Results of New Surgery for Adults with Scoliosis

Any good writer knows the reader wants to know who, what, when, where, and why to help make sense of any story or news item. The authors of this article use these guide posts and present a very clear picture right from the start. This is a study of older adults (40 years old and older) with scoliosis (curvature of the spine). That takes care of the who and what.

The 'where' is easy: Johns Hopkins University Hospital, a well-known medical facility. The 'why' is the most important feature. There are lots of studies done on children and adolescents treated surgically for scoliosis. Reported results among adults are harder to come by. And this is a prospective study (the 'when') meaning they gathered information and observed results as they treated and followed these patients.

To give you a little bit more information about the 'who' on both the patients and the surgeon -- one orthopedic spine surgeon performed all the procedures on patients who had never had spinal surgery done before. The patients ranged in age from 40 to 66 years old. Most were in good health but everyone had at least one other health problem such as high blood pressure, heart burn, osteoporosis, depression, anxiety, asthma, and so on.

The surgery consisted of fusing the spine at multiple levels (at least 10 levels up to as many as 20 segments). Some fusions went to the bottom of the lumbar spine (just above the sacrum) while others fused the last lumbar vertebrae to the sacrum. Everyone in the study agreed to stay in the study for at least two years.

Information gathered from the patients during that time included questions about general health and the presence of comorbidities (other problems). They also measured outcomes using patient level of satisfaction, function, need for additional (revision) surgery, and development of complications. Complications were divided into two groups: major (e.g., death, blood clots, fractures, deep wound infection) and minor (urinary tract infection, nerve palsy, lung or spleen puncture).

The fusion procedures were done with today's new technology and improved techniques and fixation devices.
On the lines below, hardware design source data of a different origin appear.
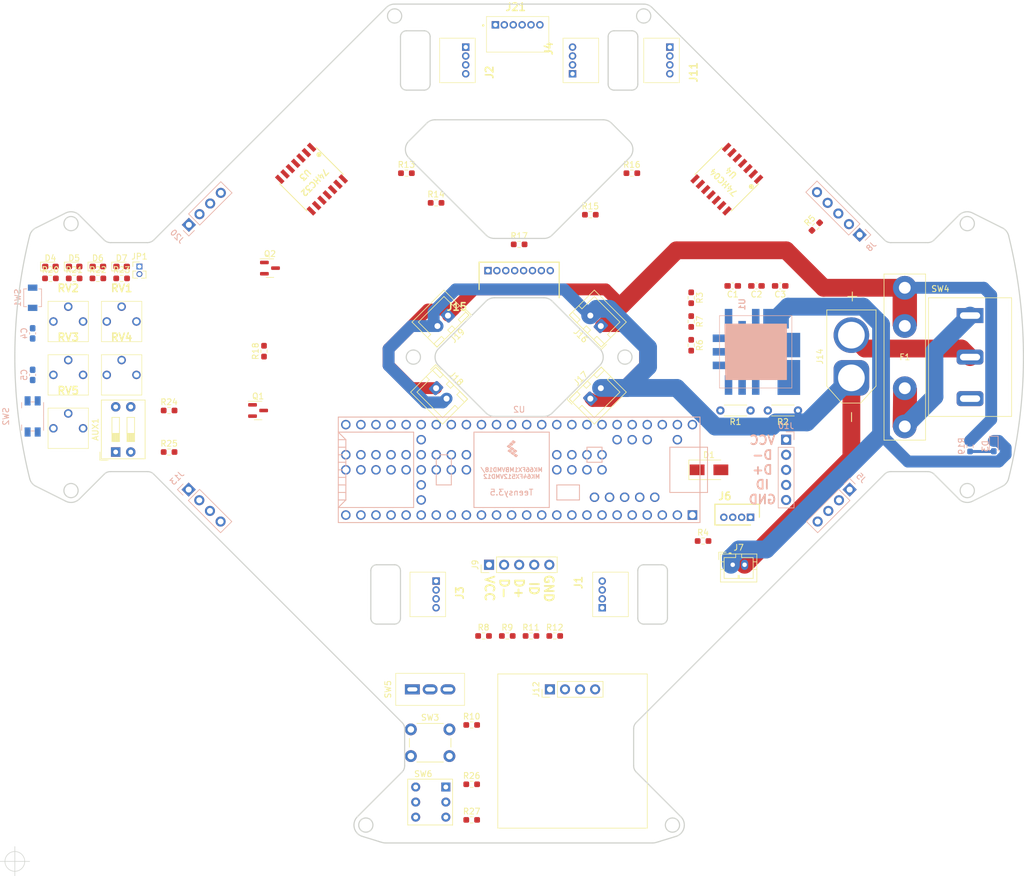
<source format=kicad_pcb>
(kicad_pcb (version 20211014) (generator pcbnew)

  (general
    (thickness 1.6)
  )

  (paper "A4")
  (layers
    (0 "F.Cu" signal)
    (31 "B.Cu" signal)
    (32 "B.Adhes" user "B.Adhesive")
    (33 "F.Adhes" user "F.Adhesive")
    (34 "B.Paste" user)
    (35 "F.Paste" user)
    (36 "B.SilkS" user "B.Silkscreen")
    (37 "F.SilkS" user "F.Silkscreen")
    (38 "B.Mask" user)
    (39 "F.Mask" user)
    (40 "Dwgs.User" user "User.Drawings")
    (41 "Cmts.User" user "User.Comments")
    (42 "Eco1.User" user "User.Eco1")
    (43 "Eco2.User" user "User.Eco2")
    (44 "Edge.Cuts" user)
    (45 "Margin" user)
    (46 "B.CrtYd" user "B.Courtyard")
    (47 "F.CrtYd" user "F.Courtyard")
    (48 "B.Fab" user)
    (49 "F.Fab" user)
    (50 "User.1" user)
    (51 "User.2" user)
    (52 "User.3" user)
    (53 "User.4" user)
    (54 "User.5" user)
    (55 "User.6" user)
    (56 "User.7" user)
    (57 "User.8" user)
    (58 "User.9" user)
  )

  (setup
    (stackup
      (layer "F.SilkS" (type "Top Silk Screen"))
      (layer "F.Paste" (type "Top Solder Paste"))
      (layer "F.Mask" (type "Top Solder Mask") (thickness 0.01))
      (layer "F.Cu" (type "copper") (thickness 0.035))
      (layer "dielectric 1" (type "core") (thickness 1.51) (material "FR4") (epsilon_r 4.5) (loss_tangent 0.02))
      (layer "B.Cu" (type "copper") (thickness 0.035))
      (layer "B.Mask" (type "Bottom Solder Mask") (thickness 0.01))
      (layer "B.Paste" (type "Bottom Solder Paste"))
      (layer "B.SilkS" (type "Bottom Silk Screen"))
      (copper_finish "None")
      (dielectric_constraints no)
    )
    (pad_to_mask_clearance 0)
    (pcbplotparams
      (layerselection 0x00010fc_ffffffff)
      (disableapertmacros false)
      (usegerberextensions false)
      (usegerberattributes true)
      (usegerberadvancedattributes true)
      (creategerberjobfile true)
      (svguseinch false)
      (svgprecision 6)
      (excludeedgelayer true)
      (plotframeref false)
      (viasonmask false)
      (mode 1)
      (useauxorigin false)
      (hpglpennumber 1)
      (hpglpenspeed 20)
      (hpglpendiameter 15.000000)
      (dxfpolygonmode true)
      (dxfimperialunits true)
      (dxfusepcbnewfont true)
      (psnegative false)
      (psa4output false)
      (plotreference true)
      (plotvalue true)
      (plotinvisibletext false)
      (sketchpadsonfab false)
      (subtractmaskfromsilk false)
      (outputformat 1)
      (mirror false)
      (drillshape 1)
      (scaleselection 1)
      (outputdirectory "")
    )
  )

  (net 0 "")
  (net 1 "GND")
  (net 2 "/AUX1/3")
  (net 3 "/AUX1/4")
  (net 4 "Net-(C5-Pad2)")
  (net 5 "Net-(D1-Pad1)")
  (net 6 "+5V")
  (net 7 "Net-(D2-Pad2)")
  (net 8 "Net-(D6-Pad2)")
  (net 9 "Net-(D7-Pad2)")
  (net 10 "Net-(D3-Pad2)")
  (net 11 "Net-(D4-Pad1)")
  (net 12 "Net-(D4-Pad2)")
  (net 13 "+15V")
  (net 14 "Net-(F1-Pad2)")
  (net 15 "Net-(J1-Pad2)")
  (net 16 "Net-(J3-Pad1)")
  (net 17 "Net-(D5-Pad2)")
  (net 18 "Net-(J6-Pad1)")
  (net 19 "Net-(J1-Pad1)")
  (net 20 "Net-(J1-Pad4)")
  (net 21 "Net-(J2-Pad2)")
  (net 22 "Net-(J2-Pad4)")
  (net 23 "Net-(J3-Pad2)")
  (net 24 "Net-(J8-Pad1)")
  (net 25 "Net-(J8-Pad2)")
  (net 26 "Net-(J8-Pad4)")
  (net 27 "Net-(J3-Pad4)")
  (net 28 "Net-(J4-Pad1)")
  (net 29 "Net-(J4-Pad2)")
  (net 30 "Net-(J10-Pad1)")
  (net 31 "Net-(J10-Pad3)")
  (net 32 "Net-(J11-Pad1)")
  (net 33 "Net-(J4-Pad4)")
  (net 34 "Net-(J11-Pad3)")
  (net 35 "Net-(J5-Pad1)")
  (net 36 "Net-(J5-Pad3)")
  (net 37 "+3V3")
  (net 38 "Net-(J6-Pad3)")
  (net 39 "Net-(J10-Pad2)")
  (net 40 "Net-(J13-Pad1)")
  (net 41 "Net-(J13-Pad3)")
  (net 42 "Net-(J10-Pad4)")
  (net 43 "Net-(J10-Pad5)")
  (net 44 "Net-(J14-Pad2)")
  (net 45 "Net-(J15-Pad1)")
  (net 46 "Net-(J15-Pad2)")
  (net 47 "Net-(J15-Pad3)")
  (net 48 "Net-(J15-Pad5)")
  (net 49 "Net-(J15-Pad6)")
  (net 50 "Net-(J21-Pad1)")
  (net 51 "Net-(J21-Pad2)")
  (net 52 "Net-(J21-Pad3)")
  (net 53 "Net-(Q1-Pad1)")
  (net 54 "Net-(J21-Pad4)")
  (net 55 "Net-(J21-Pad5)")
  (net 56 "Net-(J21-Pad6)")
  (net 57 "PROG")
  (net 58 "/Switch/SW_GOAL")
  (net 59 "Net-(R1-Pad1)")
  (net 60 "/Switch/SW_START")
  (net 61 "Net-(R1-Pad2)")
  (net 62 "unconnected-(U1-Pad12)")
  (net 63 "unconnected-(U1-Pad11)")
  (net 64 "unconnected-(U1-Pad10)")
  (net 65 "unconnected-(U1-Pad9)")
  (net 66 "unconnected-(U1-Pad8)")
  (net 67 "Net-(R4-Pad1)")
  (net 68 "Net-(R5-Pad1)")
  (net 69 "Net-(R13-Pad1)")
  (net 70 "Net-(R14-Pad1)")
  (net 71 "Net-(R16-Pad1)")
  (net 72 "Net-(R17-Pad1)")
  (net 73 "Net-(J15-Pad4)")
  (net 74 "Net-(R26-Pad2)")
  (net 75 "unconnected-(U2-Pad4)")
  (net 76 "unconnected-(U2-Pad5)")
  (net 77 "unconnected-(U2-Pad6)")
  (net 78 "unconnected-(U2-Pad7)")
  (net 79 "Net-(R15-Pad1)")
  (net 80 "unconnected-(U2-Pad14)")
  (net 81 "unconnected-(U2-Pad15)")
  (net 82 "Net-(U2-Pad16)")
  (net 83 "Net-(U2-Pad17)")
  (net 84 "Net-(U2-Pad18)")
  (net 85 "Net-(U2-Pad19)")
  (net 86 "Net-(U2-Pad20)")
  (net 87 "Net-(U2-Pad21)")
  (net 88 "Vbatt")
  (net 89 "unconnected-(U2-Pad23)")
  (net 90 "unconnected-(U2-Pad24)")
  (net 91 "unconnected-(U2-Pad25)")
  (net 92 "unconnected-(U2-Pad26)")
  (net 93 "unconnected-(U2-Pad31)")
  (net 94 "unconnected-(U2-Pad40)")
  (net 95 "unconnected-(U2-Pad52)")
  (net 96 "unconnected-(U2-Pad54)")
  (net 97 "/Switch/SW_led_R")
  (net 98 "/Switch/SW_led_G")
  (net 99 "/LED/LED4")
  (net 100 "/LED/LED3")
  (net 101 "/LED/LED2")
  (net 102 "/LED/LED1")
  (net 103 "unconnected-(U2-Pad55)")
  (net 104 "unconnected-(U2-Pad56)")
  (net 105 "unconnected-(U2-Pad57)")
  (net 106 "unconnected-(U2-Pad58)")
  (net 107 "unconnected-(U2-Pad64)")
  (net 108 "unconnected-(U2-Pad65)")
  (net 109 "unconnected-(U2-Pad66)")
  (net 110 "unconnected-(U2-Pad69)")
  (net 111 "unconnected-(U2-Pad75)")
  (net 112 "unconnected-(U2-Pad80)")
  (net 113 "unconnected-(U2-Pad81)")
  (net 114 "unconnected-(U2-Pad82)")
  (net 115 "unconnected-(U2-Pad83)")
  (net 116 "unconnected-(U2-Pad84)")
  (net 117 "unconnected-(U2-Pad85)")
  (net 118 "unconnected-(U2-Pad86)")
  (net 119 "Net-(U3-Pad11)")
  (net 120 "Net-(U3-Pad12)")
  (net 121 "Net-(J2-Pad1)")
  (net 122 "Net-(U3-Pad13)")
  (net 123 "unconnected-(U4-Pad12)")
  (net 124 "Net-(Q1-Pad3)")
  (net 125 "Net-(R27-Pad2)")

  (footprint "Resistor_SMD:R_0603_1608Metric_Pad0.98x0.95mm_HandSolder" (layer "F.Cu") (at 64 76.735))

  (footprint "0.main.robot:LED_SMLE13WBC8W1" (layer "F.Cu") (at 60 74.735))

  (footprint "Package_TO_SOT_SMD:SOT-23" (layer "F.Cu") (at 91 99))

  (footprint "Resistor_THT:R_Axial_DIN0204_L3.6mm_D1.6mm_P5.08mm_Horizontal" (layer "F.Cu") (at 182 99 180))

  (footprint "Diode_SMD:D_SMA" (layer "F.Cu") (at 167 109))

  (footprint "0.main.robot:JSTS8B-ZRLFSN" (layer "F.Cu") (at 129.75 78.6))

  (footprint "0.main.robot:OLED" (layer "F.Cu") (at 144 146))

  (footprint "0.main.robot:LED_SMLE13WBC8W1" (layer "F.Cu") (at 56 74.735))

  (footprint "Button_Switch_THT:SW_DIP_SPSTx02_Slide_9.78x7.26mm_W7.62mm_P2.54mm" (layer "F.Cu") (at 67 106 90))

  (footprint "Resistor_SMD:R_0603_1608Metric_Pad0.98x0.95mm_HandSolder" (layer "F.Cu") (at 76 99))

  (footprint "Package_TO_SOT_SMD:SOT-23" (layer "F.Cu") (at 93 75))

  (footprint "Resistor_SMD:R_0603_1608Metric_Pad0.98x0.95mm_HandSolder" (layer "F.Cu") (at 164 88 -90))

  (footprint "Resistor_SMD:R_0603_1608Metric_Pad0.98x0.95mm_HandSolder" (layer "F.Cu") (at 76 106))

  (footprint "Resistor_SMD:R_0603_1608Metric_Pad0.98x0.95mm_HandSolder" (layer "F.Cu") (at 147 66))

  (footprint "Resistor_SMD:R_0603_1608Metric_Pad0.98x0.95mm_HandSolder" (layer "F.Cu") (at 133 137))

  (footprint "0.main.robot:MFS101D-14-Z" (layer "F.Cu") (at 120 146 90))

  (footprint "0.main.robot:Trim-GF063P" (layer "F.Cu") (at 59 84))

  (footprint "Resistor_SMD:R_0603_1608Metric_Pad0.98x0.95mm_HandSolder" (layer "F.Cu") (at 137 137))

  (footprint "Resistor_SMD:R_0603_1608Metric_Pad0.98x0.95mm_HandSolder" (layer "F.Cu") (at 127 162))

  (footprint "Connector_JST:JST_XH_B2B-XH-A_1x02_P2.50mm_Vertical" (layer "F.Cu") (at 121 95.2322 -45))

  (footprint "Capacitor_SMD:C_0603_1608Metric_Pad1.08x0.95mm_HandSolder" (layer "F.Cu") (at 175 78 180))

  (footprint "Connector_JST:JST_XH_B2B-XH-A_1x02_P2.50mm_Vertical" (layer "F.Cu") (at 147 97 45))

  (footprint "Connector_JST:JST_XH_B2B-XH-A_1x02_P2.50mm_Vertical" (layer "F.Cu") (at 123 83 -135))

  (footprint "0.main.robot:JSTB4B-ZR" (layer "F.Cu") (at 174 117))

  (footprint "0.main.robot:SOP14W" (layer "F.Cu") (at 100 60 -135))

  (footprint "0.main.robot:FUSE_20mm" (layer "F.Cu") (at 200 90))

  (footprint "Connector_PinHeader_1.27mm:PinHeader_1x02_P1.27mm_Vertical" (layer "F.Cu") (at 71 74.735))

  (footprint "Connector_JST:JST_PH_B2B-PH-K_1x02_P2.00mm_Vertical" (layer "F.Cu") (at 171 125))

  (footprint "Resistor_SMD:R_0603_1608Metric_Pad0.98x0.95mm_HandSolder" (layer "F.Cu") (at 127 152))

  (footprint "0.main.robot:SW_SPST_POWER" (layer "F.Cu") (at 211 90))

  (footprint "0.main.robot:JSTS4B-ZRLFSN" (layer "F.Cu") (at 126 40 -90))

  (footprint "Capacitor_SMD:C_0603_1608Metric_Pad1.08x0.95mm_HandSolder" (layer "F.Cu") (at 171 78 180))

  (footprint "0.main.robot:Trim-GF063P" (layer "F.Cu") (at 68 93))

  (footprint "Resistor_SMD:R_0603_1608Metric_Pad0.98x0.95mm_HandSolder" (layer "F.Cu") (at 141 137))

  (footprint "0.main.robot:LED_SMLE13WBC8W1" (layer "F.Cu") (at 175 89.125 90))

  (footprint "Resistor_SMD:R_0603_1608Metric_Pad0.98x0.95mm_HandSolder" (layer "F.Cu") (at 127 168))

  (footprint "Resistor_THT:R_Axial_DIN0204_L3.6mm_D1.6mm_P5.08mm_Horizontal" (layer "F.Cu") (at 174 99 180))

  (footprint "Button_Switch_THT:SW_PUSH_6mm" (layer "F.Cu") (at 116.75 152.75))

  (footprint "0.main.robot:AMASS_XT60-M_1x02_P7.20mm_Vertical" (layer "F.Cu") (at 191 93.5 90))

  (footprint "0.main.robot:SOP14W" (layer "F.Cu") (at 170 60 135))

  (footprint "0.main.robot:JSTS4B-ZRLFSN" (layer "F.Cu") (at 121 130 -90))

  (footprint "0.main.robot:LED_SMLE13WBC8W1" (layer "F.Cu") (at 68 74.735))

  (footprint "0.main.robot:LED_SMLE13WBC8W1" (layer "F.Cu") (at 64 74.735))

  (footprint "Resistor_SMD:R_0603_1608Metric_Pad0.98x0.95mm_HandSolder" (layer "F.Cu") (at 185 68 45))

  (footprint "Resistor_SMD:R_0603_1608Metric_Pad0.98x0.95mm_HandSolder" (layer "F.Cu") (at 56 76.735))

  (footprint "0.main.robot:Trim-GF063P" (layer "F.Cu") (at 68 84))

  (footprint "0.main.robot:Trim-GF063P" (layer "F.Cu") (at 59 93))

  (footprint "Connector_PinHeader_2.54mm:PinHeader_1x05_P2.54mm_Vertical" (layer "F.Cu") (at 129.925 125 90))

  (footprint "Resistor_SMD:R_0603_1608Metric_Pad0.98x0.95mm_HandSolder" (layer "F.Cu") (at 164 84 -90))

  (footprint "0.main.robot:SW_NKK_B-12CCPRM" (layer "F.Cu") (at 117.565 162.46))

  (footprint "Resistor_SMD:R_0603_1608Metric_Pad0.98x0.95mm_HandSolder" (layer "F.Cu") (at 116 59))

  (footprint "Resistor_SMD:R_0603_1608Metric_Pad0.98x0.95mm_HandSolder" placed (layer "F.Cu")
    (tedit 5F68FEEE) (tstamp c4e3ab9f-9205-4d93-99a0-94f42094cad9)
    (at 121 64)
    (descr "Resistor SMD 0603 (1608 Metric), square (rectangular) end terminal, IPC_7351 nominal with elongated pad for handsoldering. (Body size source: IPC-SM-782 page 72, https://www.pcb-3d.com/wordpress/wp-content/uploads/ipc-sm-782a_amendment_1_and_2.pdf), generated with kicad-footprint-generator")
    (tags "resistor handsolder")
    (property "Sheetfile" "main20220213.kicad_sch")
    (property "Sheetname" "")
    (path "/00000000-0000-0000-0000-000061d526f0")
    (attr smd)
    (fp_text reference "R14" (at 0 -1.43) (layer "F.SilkS")
      (effects (font (size 1 1) (thickness 0.15)))
      (tstamp 38c9997f-98f7-41dd-8d03-cb90a6db820d)
    )
    (fp_text value "10k" (at 0 1.43) (layer "F.Fab")
      (effects (font (size 1 1) (thickness 0.15)))
      (tstamp 3c366a71-f7c8-4705-a28c-1a6b708315a6)
    )
    (fp_text user "${REFERENCE}" (at 0 0) (layer "F.Fab")
      (effects (font (size 0.4 0.4) (thickness 0.06)))
      (tstamp 68b0af63-14bf-45ea-b328-7e64bef2c0c6)
    )
    (fp_line (start -0.254724 0.5225) (end 0.254724 0.5225) (layer "F.SilkS") (width 0.12) (tstamp 8224b03e-f806-4485-a144-81cf4e2890e8))
    (fp_line (start -0.254724 -0.5225) (end 0.254724 -0.5225) (layer "F.SilkS") (width 0.12) (tstamp e118aa2a-790e-41fd-9064-9462d9504f9e))
    (fp_line (start -1.65 0.73) (end -1.65 -0.73) (layer "F.CrtYd") (width 0.05) (tstamp 5c863e2f-1ee8-4f9b-8f45-5c051943a019))
    (fp_line (start 1.65 0.73) (end -1.65 0.73) (layer "F.CrtYd") (width 0.05) (tstamp 7f41f14a-270d-4a24-9f0d-58cea090d007))
    (fp_line (start 1.65 -0.73) (end 1.65 0.73) (layer "F.CrtYd") (width 0.05) (tstamp c0a48c61-4ac8-455c-b9b8-e320fe8e8d40))
    (fp_line (start -1.65 -0.73) (end 1.65 -0.73) (layer "F.CrtYd") (width 0.05) (tstamp fbc53251-e7fd-41ad-a414-b48f1260befa))
    (fp_line (start 0.8 -0.4125) (end 0.8 0.4125) (layer "F.Fab") (width 0.1) (tstamp 2d2e37da-b780-4d3e-9675-6e2d1e05850e))
    (fp_line (start -0.8 -0.4125) (end 0.8 -0.4125) (layer "F.Fab") (width 0.1) (tstamp 379d2027-ade2-446d-b2a8-1686ae12241f))
    (fp_line (start -0.8 0.4125) 
... [161307 chars truncated]
</source>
Devices used to fix (fuse) the bones in place included transsacral bars, alar screws, and iliac screws. This is the third-generation of instrumentation techniques -- meaning the third round of improvements in these devices.

Analysis of the results showed successful fusion rates but with a high rate of complications. Almost half (49 per cent) of the patients had at least one problem following surgery. Most of the complications were minor and occurred later after the patient went home. The more major complications presented early and required additional hospitalization. There were no deaths and no cases of permanent paralysis.

But most of the patients were very satisfied with their improved results and said they would have the surgery again if they had to do it over. In fact, patient satisfaction was equal among all patients regardless of whether or not they had complications. Both mental and physical health improved. Many of the patients were able to return to work after recovering.

There was one important factor to note: fusion to the sacrum comes with some additional limitations and restrictions. Patients should be prepared for that before surgery. The sacrum is included in the fusion process when the lumbar spine is just too unstable or too fragile to allow for movement at the last lumbar/first sacral (L5-S1) level.

The authors make suggestions for reducing complications. They advise staging the surgery in two-separate procedures. The first part of the fusion is done posteriorly (from the back of the spine). The second stage is done about a month later from the front (anteriorly). The double fusion isn't always needed -- just when there is a need for structural support at the L5-S1 (lumbosacral) junction.

In summary, today's third-generation fixation devices and improved surgical techniques make spinal fusion for scoliosis in older adults not only possible but very beneficial. The improvements in symptoms despite the loss of motion and possibility for post-operative complications is enough to satisfy the majority of patients.

Reference: 

Ryan M. Zimmerman, MD, et al. Functional Outcomes and Complications After Primary Spinal Surgery for Scoliosis in Adults Aged Forty Years of Older. In Spine. September 15, 2010. Vol. 35. No. 20. Pp. 1861-1866.